(Stated task): Please extend the text about Peni Parker, the Marvel Comics character, starting right after its final sentence.

(Extracted text):
Peni Parker is a superhero appearing in publications by Marvel Comics. She is an alternative version of Spider-Man. The character is depicted as a 14-year-old high school student who was adopted by Aunt May and Uncle Ben following the death of her father/caretaker. She pilots a psychically-powered mech suit built by her father known as the SP//dr, which is partially controlled by a radioactive spider that also shares a psychic link with her.

Both Peni Parker and SP//dr have made scant appearances in media, with their most prominent being the animated film Spider-Man: Into the Spider-Verse, in which the former is voiced by Kimiko Glenn.

(Information provided):
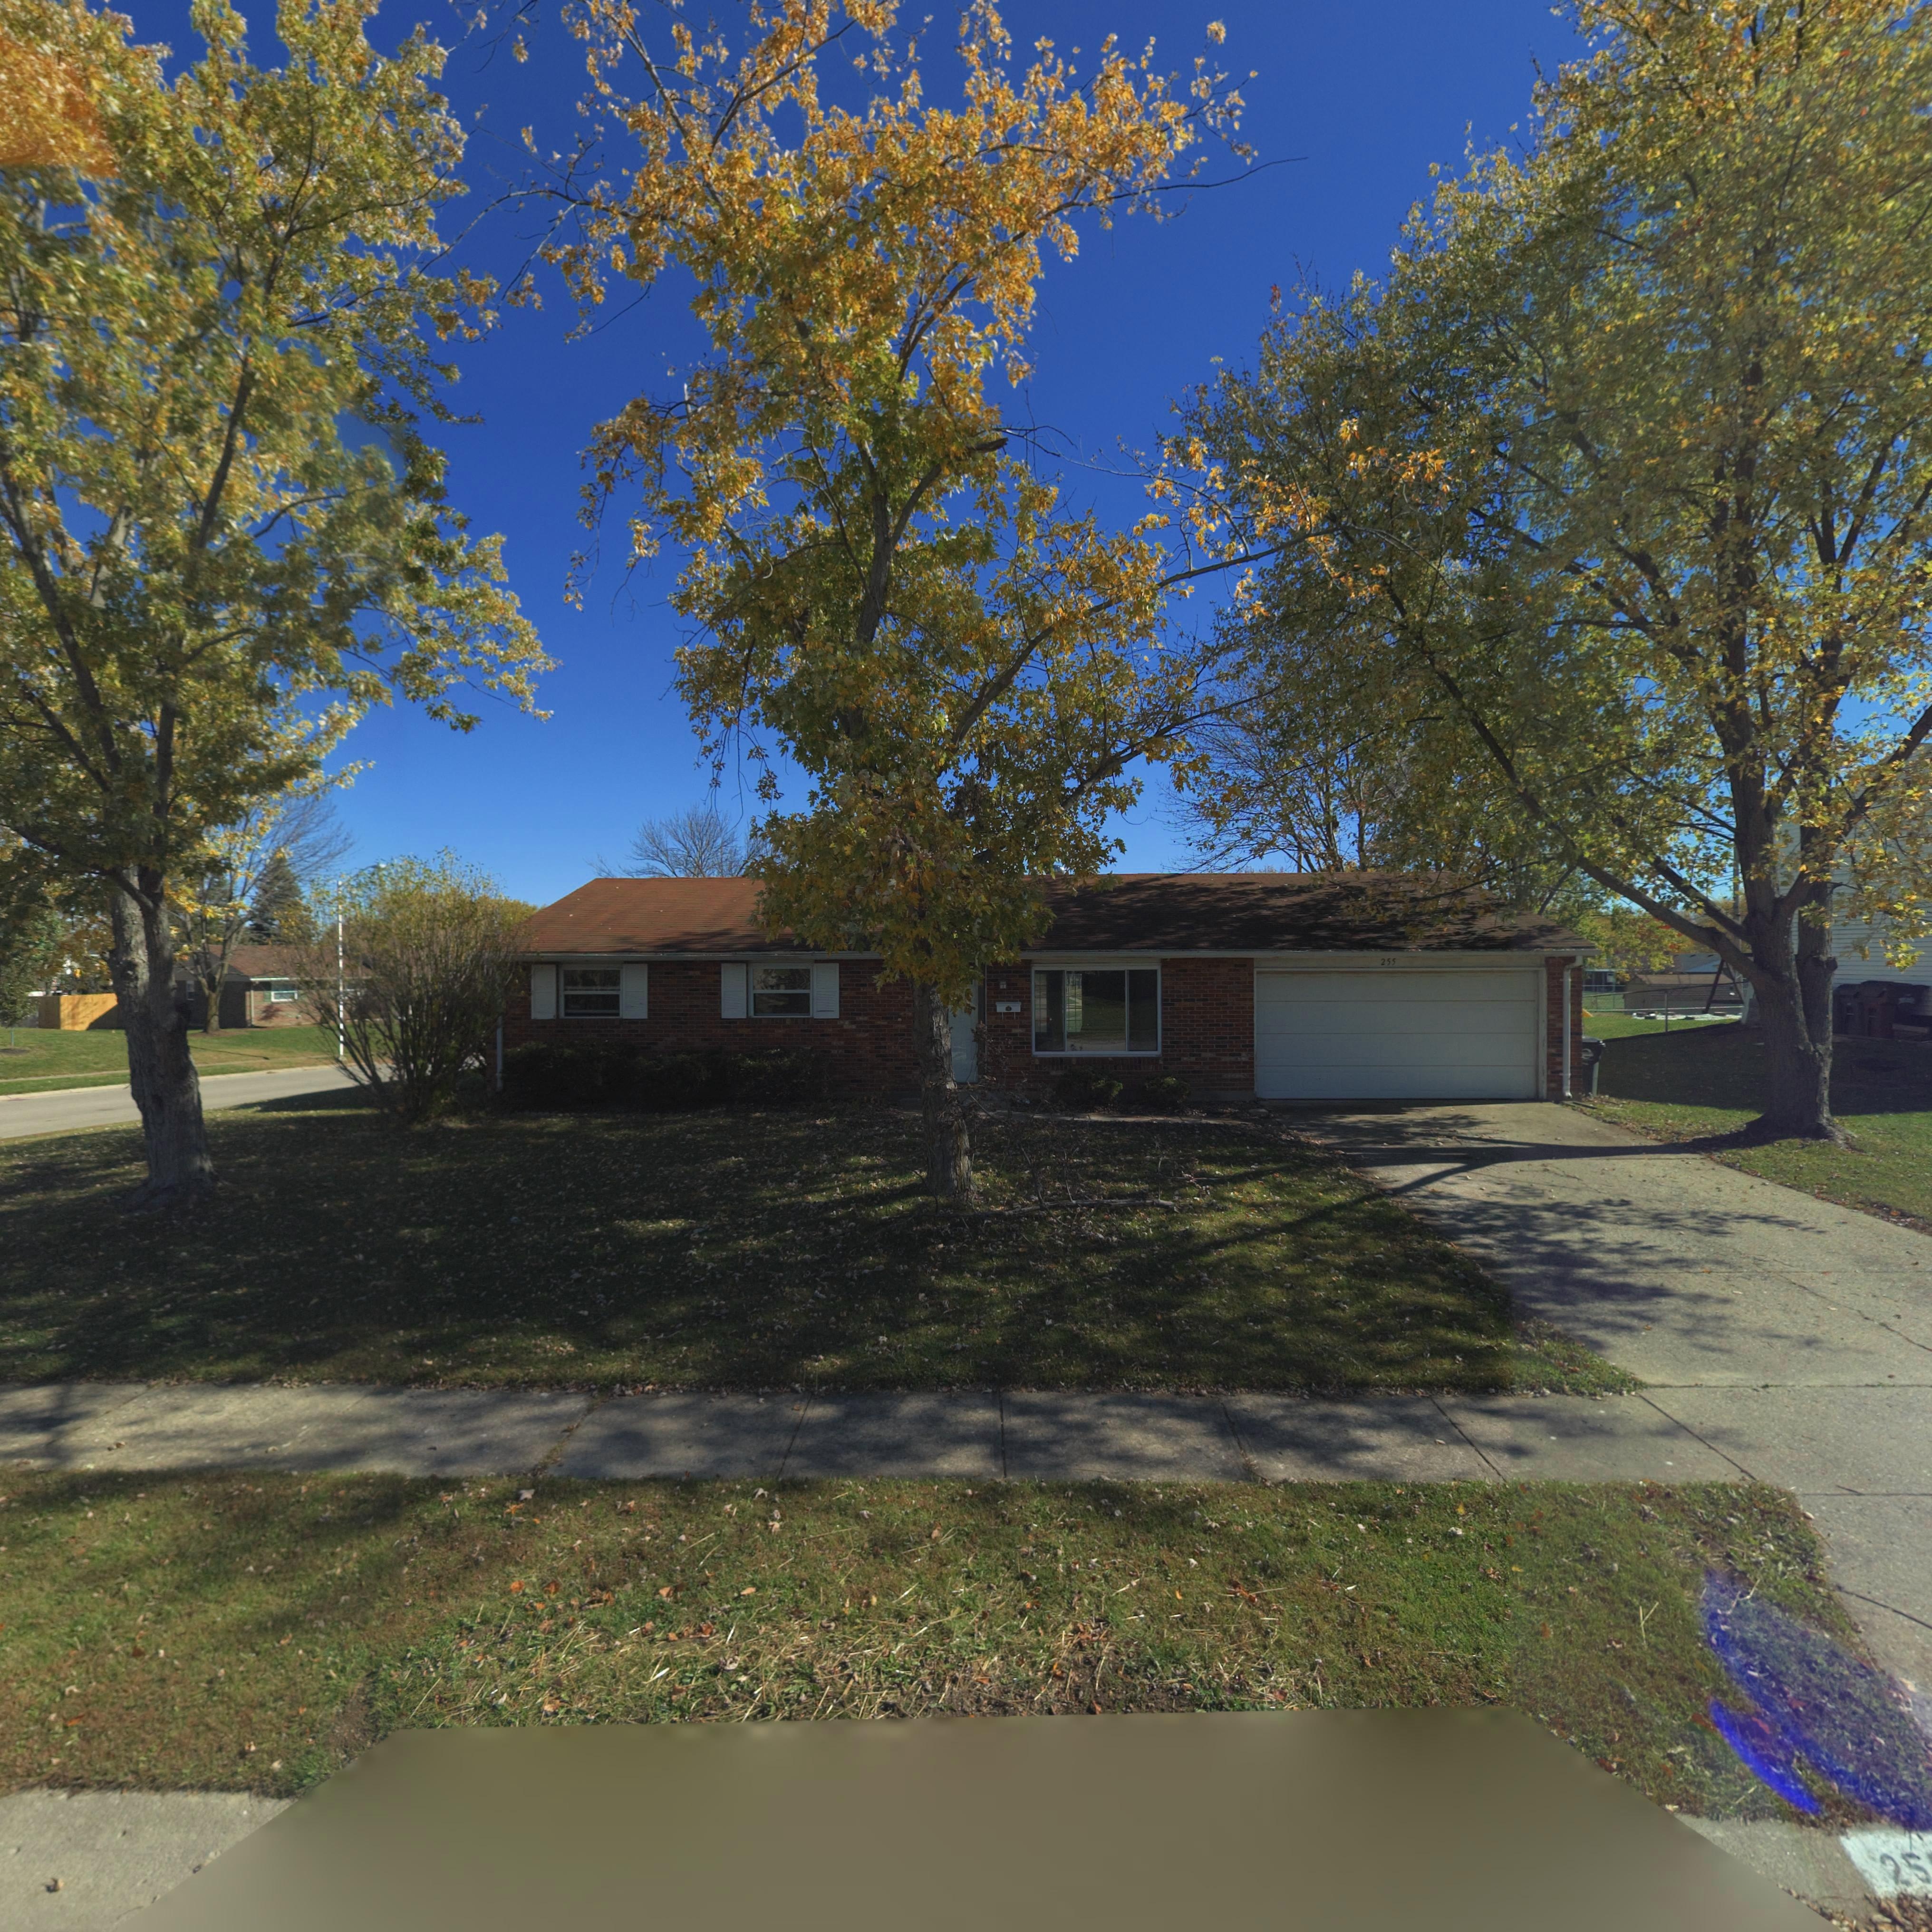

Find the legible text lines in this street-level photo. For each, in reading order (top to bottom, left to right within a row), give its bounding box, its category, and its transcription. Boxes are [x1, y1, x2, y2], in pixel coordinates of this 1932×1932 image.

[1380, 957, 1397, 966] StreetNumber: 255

(Task result):
Publication history
Peni Parker and SP//dr were created by writer Gerard Way and artist Jake Wyatt, and first appeared in the Spider-Verse comic book Edge of Spider-Verse #5 in October 2014. According to Way, SP//dr "is  three vital components: a pilot, a machine, and a radioactive sentient spider acting as one half of the brain that makes it all work." SP//dr’s story was continued in the Spider-Geddon comic book, Edge of Spider-Geddon #2 by Alberto Albuquerque.

Fictional character biography

Spider-Verse
Peni's father acted as the original pilot of the SP//dr mecha, in which he protected New York from crime and other dangers. After his mysterious death, Peni is approached by her Aunt May and Uncle Ben to become the new pilot of the SP//dr. In order to do so however, she has to be bitten by the sentient radioactive spider which controls part of the suit. Soon after being bitten, Peni becomes the new protector of the city. Five years later, she battles her universe’s version of Mysterio - an obsessed fanboy of hers. Peni eventually teams up with her universe's version of Daredevil – who had known her father – to battle a group of criminals before being approached by Spider-Ham and Old Man Spider to join the Spider-Army to fight the Inheritors.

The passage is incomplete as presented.